To enhance the facilities for village hall and the police department, the Downers Grove Village Council discussed the prospect of pursuing some potential plans for building maintenance or new construction.
“Our police station and our village hall… are both in poor condition and in total require about $10 million worth of maintenance,” said Village Manager David Fieldman. “The police station itself is too small. It doesn’t provide enough space for modern law enforcement techniques and services and creates some inefficiencies. Village hall is actually quite large, but it’s an old ball-bearing factory, and is very inefficient and has its own set of operational challenges.”
The village council has approved a plan to address a number of these facility issues. That plan calls for the expansion and remodeling of the police station, approximately $14.5 million; and another $1.5 million to address some maintenance at village hall.
These projects will be paid for using a $16 million budget comprised of existing revenues that includes $2.2 million of cash on hand in the village’s asset and forfeiture fund and the issuance of a bond in the amount of $13.8 million. That debt instrument requires an annual payment of roughly $1.1 million, and is to be paid for using the village’s property tax levy, local gasoline tax and the capital fund.
“This plan addresses most of the issues identified but not all of facilities issues and therefore is an incomplete solution,” Fieldman said. “Staff—at the direction of village council—has in exploration of an additional option, identified a complete solution would be the construction of a new combined police station and village hall.”
That led village staff to set out to determine if they can develop a portion of the existing village hall site with private development. Officials sent out a request for proposal to gauge the amount of money that could be generated from this private development to cover the additional costs between the $16 million plan and $30 million complete solution.
This project, if approved, is to cost the village about $30 million.
The village has received four proposals, with two options being able to help defray costs without relying on taxpayers. They include a higher-density residential development and a medical office building.
Mayor Martin Tully said he’s hopeful one of the proposals before them is just right for the village.
The idea is to “entertain possibilities that could potentially, very favorably resolve a number of different challenges this community has been struggling with for some time,” he said.
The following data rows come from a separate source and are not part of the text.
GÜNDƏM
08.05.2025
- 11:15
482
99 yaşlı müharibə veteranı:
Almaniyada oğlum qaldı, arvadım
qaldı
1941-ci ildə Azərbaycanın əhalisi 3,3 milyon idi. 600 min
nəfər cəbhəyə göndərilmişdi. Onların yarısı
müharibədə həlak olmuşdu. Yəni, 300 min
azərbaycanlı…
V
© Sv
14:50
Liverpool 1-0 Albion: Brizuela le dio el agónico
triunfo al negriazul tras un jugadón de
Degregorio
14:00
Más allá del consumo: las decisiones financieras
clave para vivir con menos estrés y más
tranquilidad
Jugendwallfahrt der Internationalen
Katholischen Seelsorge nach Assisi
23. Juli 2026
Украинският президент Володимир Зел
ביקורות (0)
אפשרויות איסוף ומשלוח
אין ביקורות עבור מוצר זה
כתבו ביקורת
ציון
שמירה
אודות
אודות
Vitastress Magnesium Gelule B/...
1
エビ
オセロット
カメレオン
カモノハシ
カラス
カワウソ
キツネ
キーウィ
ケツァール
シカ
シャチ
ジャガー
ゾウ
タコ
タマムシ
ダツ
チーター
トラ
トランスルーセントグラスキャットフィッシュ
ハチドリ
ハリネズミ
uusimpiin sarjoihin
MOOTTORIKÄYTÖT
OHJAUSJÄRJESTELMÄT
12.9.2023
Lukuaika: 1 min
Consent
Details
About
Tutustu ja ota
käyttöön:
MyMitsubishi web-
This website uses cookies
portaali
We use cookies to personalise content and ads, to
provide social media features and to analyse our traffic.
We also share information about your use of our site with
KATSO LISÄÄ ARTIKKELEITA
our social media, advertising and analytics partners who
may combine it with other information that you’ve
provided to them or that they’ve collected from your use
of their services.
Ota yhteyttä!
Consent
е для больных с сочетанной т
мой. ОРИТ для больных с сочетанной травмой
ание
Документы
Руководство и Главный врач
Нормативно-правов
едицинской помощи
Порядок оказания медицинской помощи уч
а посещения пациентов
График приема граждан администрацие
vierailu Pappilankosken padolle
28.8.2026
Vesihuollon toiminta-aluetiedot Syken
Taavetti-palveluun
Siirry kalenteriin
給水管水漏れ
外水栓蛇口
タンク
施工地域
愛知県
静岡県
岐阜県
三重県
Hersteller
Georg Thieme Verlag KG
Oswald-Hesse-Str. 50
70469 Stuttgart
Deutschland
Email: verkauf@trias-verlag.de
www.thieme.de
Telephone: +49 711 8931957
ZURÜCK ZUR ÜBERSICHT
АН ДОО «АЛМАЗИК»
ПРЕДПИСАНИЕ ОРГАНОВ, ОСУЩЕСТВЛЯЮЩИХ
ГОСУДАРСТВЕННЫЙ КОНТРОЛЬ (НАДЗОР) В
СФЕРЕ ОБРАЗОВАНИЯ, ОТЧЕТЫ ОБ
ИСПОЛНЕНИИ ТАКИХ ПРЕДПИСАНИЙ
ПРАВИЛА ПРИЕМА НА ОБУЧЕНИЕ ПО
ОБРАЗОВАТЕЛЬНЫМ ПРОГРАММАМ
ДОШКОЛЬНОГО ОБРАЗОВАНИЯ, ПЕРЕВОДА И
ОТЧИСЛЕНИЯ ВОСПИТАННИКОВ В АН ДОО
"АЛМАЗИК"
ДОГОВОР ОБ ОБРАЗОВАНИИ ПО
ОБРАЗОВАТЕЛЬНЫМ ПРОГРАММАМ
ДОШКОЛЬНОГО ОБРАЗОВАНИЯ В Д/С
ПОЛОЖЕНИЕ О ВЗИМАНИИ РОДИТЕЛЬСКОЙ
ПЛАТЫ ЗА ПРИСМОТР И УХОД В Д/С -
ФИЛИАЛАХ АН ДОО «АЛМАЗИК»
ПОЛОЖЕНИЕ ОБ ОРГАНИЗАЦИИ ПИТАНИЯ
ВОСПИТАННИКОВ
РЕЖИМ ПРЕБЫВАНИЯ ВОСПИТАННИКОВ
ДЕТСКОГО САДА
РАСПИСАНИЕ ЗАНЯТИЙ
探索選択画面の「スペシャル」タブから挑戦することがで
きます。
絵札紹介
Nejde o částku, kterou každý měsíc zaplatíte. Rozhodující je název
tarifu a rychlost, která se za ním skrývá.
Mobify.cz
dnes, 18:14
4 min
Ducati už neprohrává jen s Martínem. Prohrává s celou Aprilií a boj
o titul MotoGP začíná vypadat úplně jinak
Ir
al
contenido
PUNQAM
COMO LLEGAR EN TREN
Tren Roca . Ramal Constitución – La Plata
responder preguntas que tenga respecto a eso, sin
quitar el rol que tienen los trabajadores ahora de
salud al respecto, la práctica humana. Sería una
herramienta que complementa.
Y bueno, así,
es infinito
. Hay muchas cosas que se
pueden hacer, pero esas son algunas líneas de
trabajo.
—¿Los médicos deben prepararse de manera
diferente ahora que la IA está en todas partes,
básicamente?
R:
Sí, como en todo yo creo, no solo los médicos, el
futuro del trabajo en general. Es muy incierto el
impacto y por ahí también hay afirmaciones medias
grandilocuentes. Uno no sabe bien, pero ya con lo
Commissioner Bill White said he thinks it’s nice having the proposals to weigh the tradeoffs to each option.
“Every option is better than the option that was rejected at the referendum,” he said. “I’d tell the public ‘…[with] each one of these, we’d be in a better place than, in my opinion, than if we’d did the plan that was on the table the fall of 2014.’”
White had objected to the way the village tried to obtain updates for village hall in 2014.
“We’re not moving forward until we have a developer… submits a proposal,” he said. “That was probably my biggest objection in 2014 was that we were going ahead with the expectation that after the fact, we’d get a contract. Now, we have a contract to [agree on] before we move head.”
White said fiscally, the fourth proposal is sound, but it also leaves some questions worth pondering.
“It really does solve a lot of financial problems for the village,” he said. “It takes a lot of pressure off the taxpayers. However, it also fundamentally changes the qualitative character of our downtown. Those are two considerations that are not easily compared.”
Commissioner Greg Hose, too, shared that sentiment.
“All of them represent a change to some degree to our downtown,” he said. “The DuPage medical offices would be a larger, more intense office use than, I think, we have in other places in most places in downtown if not all. It’s an interesting use to bring downtown.”
Hose said he hopes the village explores one of the options that doesn’t rely so heavily on constituents, and is cognizant that they have five options to explore, with some being more taxpayer-friendly than others.
“The townhomes, I think, in an ideal world in terms of the finances might be the best way to go,” he said. “I think townhomes would fare well there.”
Commissioner Bob Barnett said though he understands they have two potential outcomes that don’t rely on taxpayer support, he thinks the math and moneys says that they should develop an apartment building because it’ll generate the biggest rate of return value.
“From where I sit that should probably be the driving force, the financial aspect of this,” he said. “Because when this is long gone and when we’re long gone, the downtown will have had a pretty big change made to it, which certainly some might see as negative, but from a financial perspective will really benefit the village long beyond any sort of TIF, or financing system, we might pool together to do the development.”
Barnett said knowing there’s an opportunity to retain revenue, village officials still have to decide carefully on what course of action they’ll take.
“There a lot of folks that are leery of that,” he said. “It’s a fair concern to have.”
Commissioner William Waldack said he thinks the only option that helps with downtown parking is the medical office building and said he fears for the future of the village and its appeal.
“From my perspective, before I go ahead and say, ‘let’s put up another large building because it’s financially proper,’ I’d like to somehow… open [the discussion] up to the public [on a] Saturday afternoon and have the proposals and have people weigh in,” he said.
Commissioner Nicole Walus agreed.
“In this situation, I feel like we do not have any data that shows the success of these new buildings and these new apartments [in the downtown area],” she said. “I’m struggling with that. Are they filling, etcetera?”
The Downers Grove Village Council is to continue discussion of facilities maintenance at their March 7 meeting.